Using Diary Studies for Customer Journey Mapping

Coffee and Moleskine III from Lost in Scotland's Photostream

The launch of MyServiceFellow, a mobile phone application for capturing touchpoints, reminded me of a great case study from 2002 in a book called Web Site Redesigns. Author Darcy DiNucci, then a design director at Method, documented the initial design research phase for a travel website. It began with a combination diary and camera study for 50 travelers:

Method sent the travelers out with a kit designed to capture their experiences, plus $125 for their trouble. The kit consisted of a disposable camera and a survey book the traveler could use to record any aspect of the trip that seemed noteworthy, plus an instruction sheet telling each participant how to use them. Each traveler was asked to tell their own story of their experience of business travel. By taking pictures of places, objects and moments, each participant would reveal how he or she perceived the travel experience.

What was recorded was up to each participant — the experience would be documented through the travelers own eyes, not by answers to a set of questions posed by an outsider. For each picture taken the participant created an entry in the survey book, noting the date, time, place, and observations about their state of mind, the situation, and why they chose to take the picture. [DiNucci 39-40]

The book includes samples from the survey design and a collection of photographs and descriptions from the kits they received back from the study. Of course Method used this mainly as inspiration for the website rather than to re-design the customer journey as a project itself. But the techniques can be a great match for the needs of service designers.

For me these low-tech approaches are more appealing than the more recent examples of technology I’ve seen applied to the problem.
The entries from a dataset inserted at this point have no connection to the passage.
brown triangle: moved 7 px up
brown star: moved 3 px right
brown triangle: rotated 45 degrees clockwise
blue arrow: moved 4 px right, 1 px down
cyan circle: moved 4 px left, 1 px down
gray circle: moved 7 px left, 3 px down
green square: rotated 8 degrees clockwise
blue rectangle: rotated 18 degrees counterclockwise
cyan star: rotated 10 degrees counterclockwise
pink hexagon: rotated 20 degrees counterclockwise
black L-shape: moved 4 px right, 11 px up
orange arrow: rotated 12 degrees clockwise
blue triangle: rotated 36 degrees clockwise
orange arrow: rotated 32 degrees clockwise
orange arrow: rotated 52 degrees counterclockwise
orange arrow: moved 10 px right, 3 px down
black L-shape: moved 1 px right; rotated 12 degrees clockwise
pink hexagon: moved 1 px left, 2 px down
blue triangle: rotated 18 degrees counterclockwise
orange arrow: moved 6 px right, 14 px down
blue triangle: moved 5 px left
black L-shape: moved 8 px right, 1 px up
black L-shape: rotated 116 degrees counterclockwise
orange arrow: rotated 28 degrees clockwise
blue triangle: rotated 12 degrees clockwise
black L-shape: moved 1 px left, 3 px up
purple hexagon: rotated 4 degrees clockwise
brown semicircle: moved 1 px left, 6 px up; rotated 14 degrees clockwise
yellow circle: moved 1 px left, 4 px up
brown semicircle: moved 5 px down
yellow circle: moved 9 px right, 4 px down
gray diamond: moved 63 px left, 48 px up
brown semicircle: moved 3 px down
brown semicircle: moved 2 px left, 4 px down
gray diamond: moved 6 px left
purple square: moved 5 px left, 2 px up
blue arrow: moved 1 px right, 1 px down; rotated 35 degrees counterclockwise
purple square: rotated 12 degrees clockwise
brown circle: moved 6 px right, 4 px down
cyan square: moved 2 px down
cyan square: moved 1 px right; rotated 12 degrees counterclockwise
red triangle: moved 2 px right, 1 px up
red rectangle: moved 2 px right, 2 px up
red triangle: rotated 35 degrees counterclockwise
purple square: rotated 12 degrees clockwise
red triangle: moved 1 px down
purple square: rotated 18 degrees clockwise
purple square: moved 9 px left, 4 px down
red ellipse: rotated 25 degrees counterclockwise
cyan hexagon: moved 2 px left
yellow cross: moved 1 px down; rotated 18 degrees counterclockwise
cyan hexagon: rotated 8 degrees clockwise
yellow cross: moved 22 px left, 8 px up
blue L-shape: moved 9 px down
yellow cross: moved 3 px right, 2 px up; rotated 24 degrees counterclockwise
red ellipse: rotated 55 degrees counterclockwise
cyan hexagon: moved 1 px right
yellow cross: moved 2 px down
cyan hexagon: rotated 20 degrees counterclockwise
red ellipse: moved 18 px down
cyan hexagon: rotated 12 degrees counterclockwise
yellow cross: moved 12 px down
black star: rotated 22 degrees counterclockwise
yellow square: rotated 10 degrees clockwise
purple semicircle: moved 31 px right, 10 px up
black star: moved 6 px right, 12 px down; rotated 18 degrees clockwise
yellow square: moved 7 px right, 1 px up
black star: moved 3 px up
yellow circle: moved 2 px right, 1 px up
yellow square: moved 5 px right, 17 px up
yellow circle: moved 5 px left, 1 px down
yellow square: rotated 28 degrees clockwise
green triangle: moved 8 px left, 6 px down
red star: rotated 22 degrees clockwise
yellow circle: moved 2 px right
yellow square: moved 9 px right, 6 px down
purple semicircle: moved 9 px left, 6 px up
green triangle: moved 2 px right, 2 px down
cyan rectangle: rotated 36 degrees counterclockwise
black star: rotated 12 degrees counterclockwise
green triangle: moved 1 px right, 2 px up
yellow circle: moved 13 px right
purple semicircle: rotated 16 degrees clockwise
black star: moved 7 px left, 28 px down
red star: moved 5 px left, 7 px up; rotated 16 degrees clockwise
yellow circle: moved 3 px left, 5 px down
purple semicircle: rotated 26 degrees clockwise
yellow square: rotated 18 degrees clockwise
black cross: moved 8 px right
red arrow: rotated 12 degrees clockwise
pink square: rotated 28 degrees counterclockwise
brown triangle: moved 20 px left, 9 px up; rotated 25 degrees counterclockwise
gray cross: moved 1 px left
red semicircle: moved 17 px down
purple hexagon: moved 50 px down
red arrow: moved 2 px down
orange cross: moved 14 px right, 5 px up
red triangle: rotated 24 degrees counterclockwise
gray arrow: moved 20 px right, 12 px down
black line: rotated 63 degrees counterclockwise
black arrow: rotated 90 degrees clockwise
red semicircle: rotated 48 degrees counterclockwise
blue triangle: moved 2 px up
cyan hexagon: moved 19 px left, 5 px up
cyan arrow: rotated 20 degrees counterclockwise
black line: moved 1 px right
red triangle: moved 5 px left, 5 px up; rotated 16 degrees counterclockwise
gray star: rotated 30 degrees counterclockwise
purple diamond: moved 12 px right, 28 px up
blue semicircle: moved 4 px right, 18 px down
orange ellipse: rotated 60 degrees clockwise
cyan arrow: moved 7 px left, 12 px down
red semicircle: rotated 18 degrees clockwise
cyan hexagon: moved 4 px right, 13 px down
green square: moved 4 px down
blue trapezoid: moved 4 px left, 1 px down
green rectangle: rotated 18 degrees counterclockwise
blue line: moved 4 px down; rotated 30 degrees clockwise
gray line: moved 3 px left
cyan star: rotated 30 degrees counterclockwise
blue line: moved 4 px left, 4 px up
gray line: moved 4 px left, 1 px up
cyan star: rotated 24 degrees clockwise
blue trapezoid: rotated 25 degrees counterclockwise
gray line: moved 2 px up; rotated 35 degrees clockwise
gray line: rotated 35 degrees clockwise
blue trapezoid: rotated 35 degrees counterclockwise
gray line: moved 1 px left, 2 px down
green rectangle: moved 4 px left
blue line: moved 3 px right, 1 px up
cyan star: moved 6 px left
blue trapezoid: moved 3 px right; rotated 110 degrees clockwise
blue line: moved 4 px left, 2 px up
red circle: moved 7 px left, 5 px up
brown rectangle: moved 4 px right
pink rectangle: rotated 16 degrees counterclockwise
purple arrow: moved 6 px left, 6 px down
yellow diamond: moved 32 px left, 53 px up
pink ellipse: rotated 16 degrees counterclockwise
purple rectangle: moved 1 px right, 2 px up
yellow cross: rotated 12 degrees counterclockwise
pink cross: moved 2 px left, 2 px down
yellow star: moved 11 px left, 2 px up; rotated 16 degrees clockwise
For one thing, it just seems easier to manage for the participant. Paper doesn’t crash. There’s no software to learn or password to remember. It’s a notebook. You write in it.

Disposable cameras are simple to use but for one recent study I experimented with letting the participants use their own camera if they preferred. There’s no reason not to consider cameraphones since the quality has improved in recent years. But there’s something nice about giving the participant a set number of exposures with a disposable camera that they can stuff in an envelope when they’re done. No CDs to burn; no files to upload. I’m also keen to try the disposable video cameras that are coming to the market. For some projects Flip camcorders might even be appropriate for limited use within organizations.

Like all design research, recruitment is an important component. Method used an external recruiting service to identify their participants and just over half returned the kits.

Designers should be closely involved with the recruitment process. For instance, in the diary study I mentioned earlier I found the best respondents for a cooking and recipe study by contacting local food bloggers. I also structured the incentives so participants received half up front and half upon return (they sent all of the kits back). External agencies almost never work out well other than as a supplement. It takes time, but recruiting is important enough to handle yourself.

DiNucci’s book is out of print but used copies are available online for practically nothing. The case studies are primarily focused on website design but the book is worth it for the diary example alone. It’s a well-written, detailed case study that incidentally could serve as a model for service designers to follow when writing their own case studies.